Under current law, city inspectors must seek permission — from a tenant or a landlord — to enter and inspect the interior of a dwelling, where children face the highest risk of lead exposure. Permission is easily and often refused.

The foundation’s action plan called on the city to adopt a new law that would allow city inspectors to compel entry and inspection.

The Brown administration has said again and again that it is working on that new law. It’s been saying that for two years.

Again, McLellan doesn’t understand the delay. Rochester and Syracuse have lead ordinances that allow inspectors to enter properties. HUD, he says, has spent hundreds of millions of dollars to develop model statutes and lead hazard control programs. 

“It doesn’t matter the size of your city, what your circumstances are,” McLellan said. “That product is ready on the shelf in Washington. You just have to go pick it up.”

Matteliano, of the Community Foundation, is understanding of the city’s cautious approach. She told Investigative Post that the city, with resources the Community Foundation has helped to generate, has been consulting national experts, as well as local community groups, as it drafts a new ordinance.

“One of the things that we saw, unfortunately, pretty frequently, is cities that put these bright, shiny enforcement mechanisms in place that never got implemented,” Matteliano said. 

“So we wanted to make sure that whatever was put in place was tailored to Buffalo’s specific housing stock…and is implementable from the absolute beginning so we don’t have to go back and try to fix something like some of the other cities have had to do.”

The city has also been working with a focus group of about 40 small landlords to help determine a plan that will engage them in solving the problem, rather than scare them off. Most of the landlords are short on resources, and lead remediation can average $10,000 per dwelling. They predominantly live in the same sort of problem housing stock, in the same neighborhoods the city’s new program is targeting. 

Many of them are new Americans — Bengalis, Somalis, Bangladeshis — who need to be educated in their own languages about the risk lead poisoning presents and about lead-safe work practices.

A new ordinance has to combine incentives to come into compliance, alongside punishments for  intractable landlords.

All of that has taken time, Matteliano said. She agreed the delay is frustrating — as is the city’s previous record of inaction — but added, “I would say it’s never too late to be working on this.”

Nowakowski’s deadline

Fillmore District Councilmember Mitch Nowakowski shares Mattelliano’s appreciation of the complexities of the problem. 

He does not share her patience for a new ordinance.

“This is a priority. It’s one of my top priorities here in 2020,” Nowakowski said during a recent walk through the Broadway-Fillmore neighborhood. That neighborhood has one of the highest rates of lead poisoning in the city, according to Erie County health data. 

Nowakowski told Investigative Post he’d give the Brown administration until spring to submit a new ordinance to the Common Council for approval. 

“If it comes to that, I’m willing to write my own ordinance,” he said. “Because we’re really talking about the health and safety of the residents of the Fillmore District.”

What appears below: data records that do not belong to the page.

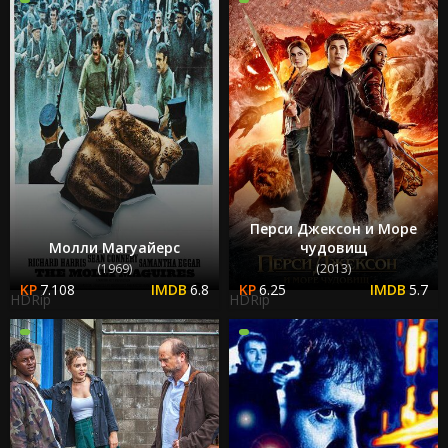
Перси Джексон и Море
Молли Магуайерс
чудовищ
(1969)
(2013)
7.108
6.8
6.25
5.7
HDRip
HDRip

Nowakowski also told Investigative Post that, when the city formulates next year’s budget in May, he’ll push the Brown administration to commit funding to a revolving loan fund that will help landlords pay for lead remediation work.

The idea is based on a program in Syracuse, which provides low- or no-interest loans, and sometimes grants, to qualifying landlords to bring their properties into code compliance. 

Syracuse’s program started out targeting lead contamination issues specifically. It has been so successful that it now helps property owners address other code violations, as well.

Petrucci told Investigative Post the target is to raise $2.5 million. Some of that money will come from banks, he said, and some from governments.

Erie County Executive Mark Poloncarz pledged $400,000 in seed money in the county’s current budget. The Brown administration has not yet committed funding. 

For Nowakowski, doing so is an imperative. 

“I believe it’s our responsibility to make lead a priority and start committing funds to it,” he said.